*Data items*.

*** Block opens ***

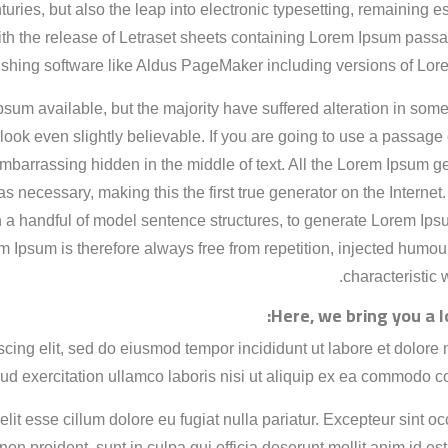
turies, but also the leap into electronic typesetting, remaining e
ith the release of Letraset sheets containing Lorem Ipsum pass
ishing software like Aldus PageMaker including versions of Lor
um available, but the majority have suffered alteration in some
ook even slightly believable. If you are going to use a passage
embarrassing hidden in the middle of text. All the Lorem Ipsum g
s necessary, making this the first true generator on the Internet.
h a handful of model sentence structures, to generate Lorem Ip
Ipsum is therefore always free from repetition, injected humour
characteristic 
Here, we bring you a l
piscing elit, sed do eiusmod tempor incididunt ut labore et dolor
ud exercitation ullamco laboris nisi ut aliquip ex ea commodo c
 velit esse cillum dolore eu fugiat nulla pariatur. Excepteur sint o
non proident, sunt in culpa qui officia deserunt mollit anim id es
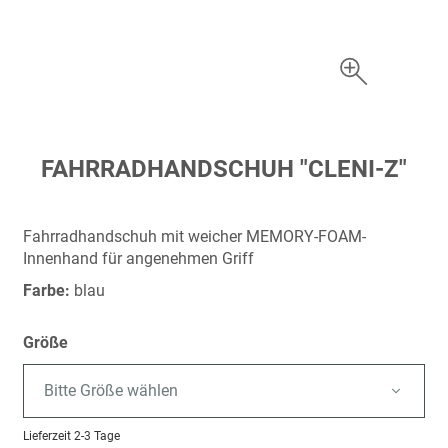
Zum
FAHRRADHANDSCHUH "CLENI-Z"
Anfang
der
Bildergalerie
Fahrradhandschuh mit weicher MEMORY-FOAM-
springen
Innenhand für angenehmen Griff
Farbe:
blau
Größe
Bitte Größe wählen
Lieferzeit
2-3 Tage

*** Block closes ***

*WORK REQUEST*.
Collect the lines of the records that include the string "Ipsum".

*RESULT OF THIS TASK*.
ith the release of Letraset sheets containing Lorem Ipsum pass
embarrassing hidden in the middle of text. All the Lorem Ipsum g
Ipsum is therefore always free from repetition, injected humour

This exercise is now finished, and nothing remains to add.